» **PAGE EXTRACT**:
══════════════════════════════

The author of 'The Ragged Trousered Philanthropists' was born in Dublin on 17 April 1870. He was the youngest of five - or perhaps seven - children belonging to Samuel Croker and Mary Ann Noonan, and she had him christened Robert Croker in a Catholic church. Samuel was a wealthy, elderly, retired senior policeman and magistrate, but not a Catholic. Besides, he had a wife, and another family. But before he died in 1875 he provided for Mary and their children. Robert's daughter understood he had a 'very good education' until 1886, when he left home because he 'would not live on the family income derived largely from absentee landlordism in Ireland'. He seems not to have been apprenticed: yet from the age of sixteen he earned his own living; and at some point he began calling himself Robert Noonan.
Around 1888 he went to Cape Town, South Africa, and probably learned his trade. On 15 October 1891 Robert Phillipe Noonan, 'Decorator', married eighteen-year-old Elizabeth Hartel. They lived in Mowbray, a middle-class suburb, and Kathleen was born on 17 September 1892. But in 1894 Elizabeth probably had an affair, and Robert went away to work in Johannesburg. In December 1895 she definitely had an affair with Thomas Lindenbaum, a German-born head cart driver, and a child was born in August 1896. That November, after a failed attempt at reconciliation, Robert began divorce proceedings. The case was undefended; and in February 1897 he got his decree, all their property and the custody of Kathleen, who he took with him back to Johannesburg.
By then Noonan was working for a large and expanding decorating firm, Herbert Evans and Co., and getting high wages. He could afford to rent an apartment, board Kathleen in an expensive convent and speculate in mining ventures. He leased a plot of building land in an all-white enclave, but hired a black servant, 'Sixpence', of whom he was 'very fond'. Yet when he became Secretary of the Transvaal Federated Building Trades Council, later in 1897, Noonan led a successful 'protest against the employment of black skilled labour'. During 1898 he became a member of the Transvaal Executive Committee of the Centennial of 1798 Association, which commemorated the revolutionary nationalist United Irishmen. He also became a junior foreman, and that experience may well have changed his life.
In May 1899, as Trades Council Secretary, Noonan went to the launch of the International Independent Labour Party, and was probably influenced by its reformist socialism. Later that year, as a '98 Association member, he helped form the Irish Brigades, ready to fight the British, and was 'very much opposed' to the imperialist war in principle. Yet he left for Cape Town just before hostilities began in October 1899, and seems not to have joined in the fighting. Kathleen followed soon after, and, together with Robert's widowed sister, Adelaide, and her son, Arthur, they lived in Rondebosch, a well-to-do suburb, until, late in 1901, they all set sail for England.

══════════════════════════════

[Stored data entries]
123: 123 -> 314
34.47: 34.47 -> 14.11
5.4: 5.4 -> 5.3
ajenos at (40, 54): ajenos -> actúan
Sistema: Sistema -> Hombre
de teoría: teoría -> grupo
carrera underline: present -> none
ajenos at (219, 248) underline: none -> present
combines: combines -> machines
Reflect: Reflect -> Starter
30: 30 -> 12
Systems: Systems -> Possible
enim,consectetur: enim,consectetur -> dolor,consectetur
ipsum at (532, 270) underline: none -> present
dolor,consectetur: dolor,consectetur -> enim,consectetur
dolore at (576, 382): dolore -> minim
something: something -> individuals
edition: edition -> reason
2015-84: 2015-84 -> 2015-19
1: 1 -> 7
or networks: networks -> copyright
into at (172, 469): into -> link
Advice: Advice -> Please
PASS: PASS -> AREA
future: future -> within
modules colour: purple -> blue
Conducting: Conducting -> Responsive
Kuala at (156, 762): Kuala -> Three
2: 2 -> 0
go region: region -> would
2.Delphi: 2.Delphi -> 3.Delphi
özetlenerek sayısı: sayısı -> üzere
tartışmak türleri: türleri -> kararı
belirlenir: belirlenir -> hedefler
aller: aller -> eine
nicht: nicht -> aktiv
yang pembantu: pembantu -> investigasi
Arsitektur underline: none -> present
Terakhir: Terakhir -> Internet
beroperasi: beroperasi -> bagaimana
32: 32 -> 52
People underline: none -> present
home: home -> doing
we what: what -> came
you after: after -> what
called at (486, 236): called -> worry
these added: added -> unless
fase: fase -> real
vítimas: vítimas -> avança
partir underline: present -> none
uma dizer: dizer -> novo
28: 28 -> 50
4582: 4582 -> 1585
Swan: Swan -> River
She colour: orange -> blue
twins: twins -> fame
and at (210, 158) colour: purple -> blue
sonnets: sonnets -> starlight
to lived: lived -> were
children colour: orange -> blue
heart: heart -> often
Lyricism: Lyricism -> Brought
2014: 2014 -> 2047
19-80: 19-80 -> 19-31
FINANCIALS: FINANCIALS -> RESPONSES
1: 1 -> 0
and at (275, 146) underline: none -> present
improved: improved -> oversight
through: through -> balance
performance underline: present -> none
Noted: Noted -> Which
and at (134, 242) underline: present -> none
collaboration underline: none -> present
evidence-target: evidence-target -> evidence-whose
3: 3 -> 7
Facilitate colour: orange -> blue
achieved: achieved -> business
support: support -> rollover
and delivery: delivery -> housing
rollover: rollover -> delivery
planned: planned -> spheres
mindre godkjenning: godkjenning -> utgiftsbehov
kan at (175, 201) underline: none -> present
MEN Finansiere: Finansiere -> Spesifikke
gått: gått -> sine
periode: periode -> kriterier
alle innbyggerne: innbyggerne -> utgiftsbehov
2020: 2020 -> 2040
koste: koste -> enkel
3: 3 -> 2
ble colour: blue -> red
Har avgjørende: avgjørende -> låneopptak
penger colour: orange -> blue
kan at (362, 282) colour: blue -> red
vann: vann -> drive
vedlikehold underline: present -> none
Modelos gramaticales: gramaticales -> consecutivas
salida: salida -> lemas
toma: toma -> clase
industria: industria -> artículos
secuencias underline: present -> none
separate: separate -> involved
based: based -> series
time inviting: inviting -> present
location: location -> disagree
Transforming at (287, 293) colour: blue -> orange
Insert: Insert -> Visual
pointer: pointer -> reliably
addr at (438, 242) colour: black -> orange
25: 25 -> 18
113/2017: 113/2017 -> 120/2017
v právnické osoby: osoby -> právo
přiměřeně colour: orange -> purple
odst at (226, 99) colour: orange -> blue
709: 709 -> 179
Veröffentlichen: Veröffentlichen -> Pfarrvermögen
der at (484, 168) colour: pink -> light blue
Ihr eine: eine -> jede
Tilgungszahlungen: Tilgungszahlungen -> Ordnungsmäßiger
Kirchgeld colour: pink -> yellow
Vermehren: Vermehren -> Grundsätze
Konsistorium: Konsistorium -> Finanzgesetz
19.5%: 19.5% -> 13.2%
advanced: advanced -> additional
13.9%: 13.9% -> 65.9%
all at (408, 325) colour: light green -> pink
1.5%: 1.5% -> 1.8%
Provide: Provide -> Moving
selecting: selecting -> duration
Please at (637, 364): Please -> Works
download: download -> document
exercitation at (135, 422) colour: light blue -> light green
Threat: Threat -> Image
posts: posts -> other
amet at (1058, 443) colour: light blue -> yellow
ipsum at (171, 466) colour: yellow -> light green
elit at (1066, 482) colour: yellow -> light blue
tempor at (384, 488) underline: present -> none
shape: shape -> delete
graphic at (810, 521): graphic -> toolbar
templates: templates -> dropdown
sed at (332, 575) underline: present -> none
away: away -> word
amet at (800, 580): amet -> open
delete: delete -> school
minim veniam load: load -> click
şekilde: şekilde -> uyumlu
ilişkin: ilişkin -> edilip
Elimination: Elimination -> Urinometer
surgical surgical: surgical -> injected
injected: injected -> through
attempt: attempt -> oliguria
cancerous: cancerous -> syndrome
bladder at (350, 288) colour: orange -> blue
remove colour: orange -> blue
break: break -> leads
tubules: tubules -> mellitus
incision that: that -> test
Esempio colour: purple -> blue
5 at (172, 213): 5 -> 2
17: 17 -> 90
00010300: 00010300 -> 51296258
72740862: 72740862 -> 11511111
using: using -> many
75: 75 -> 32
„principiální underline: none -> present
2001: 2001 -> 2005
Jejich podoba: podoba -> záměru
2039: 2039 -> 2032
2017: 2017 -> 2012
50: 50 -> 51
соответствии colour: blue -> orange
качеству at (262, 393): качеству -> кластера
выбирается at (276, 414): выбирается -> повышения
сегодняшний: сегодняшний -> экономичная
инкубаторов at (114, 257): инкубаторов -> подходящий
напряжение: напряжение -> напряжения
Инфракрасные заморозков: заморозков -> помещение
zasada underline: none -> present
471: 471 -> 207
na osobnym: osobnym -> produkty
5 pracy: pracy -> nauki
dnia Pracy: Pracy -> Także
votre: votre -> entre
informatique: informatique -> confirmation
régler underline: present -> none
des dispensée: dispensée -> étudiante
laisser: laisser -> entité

══════════════════════════════

» **JOB A**: Based on the biographical text, do these statements agree with it? (i) Robert Noonan was born in Dublin in 1870. (ii) Elizabeth contested the divorce case. (iii) Noonan became Secretary of the Transvaal Federated Building Trades Council in 1897. For each, answer yes or no and quote the deciding words.
» **JOB B**: Gather every line of the rows above that contains the string "purple".

» **COMPLETE OUTPUT A**:
(i) Yes: "born in Dublin on 17 April 1870"
(ii) No: "The case was undefended"
(iii) Yes: "when he became Secretary of the Transvaal Federated Building Trades Council, later in 1897"

» **COMPLETE OUTPUT B**:
modules colour: purple -> blue
and at (210, 158) colour: purple -> blue
přiměřeně colour: orange -> purple
Esempio colour: purple -> blue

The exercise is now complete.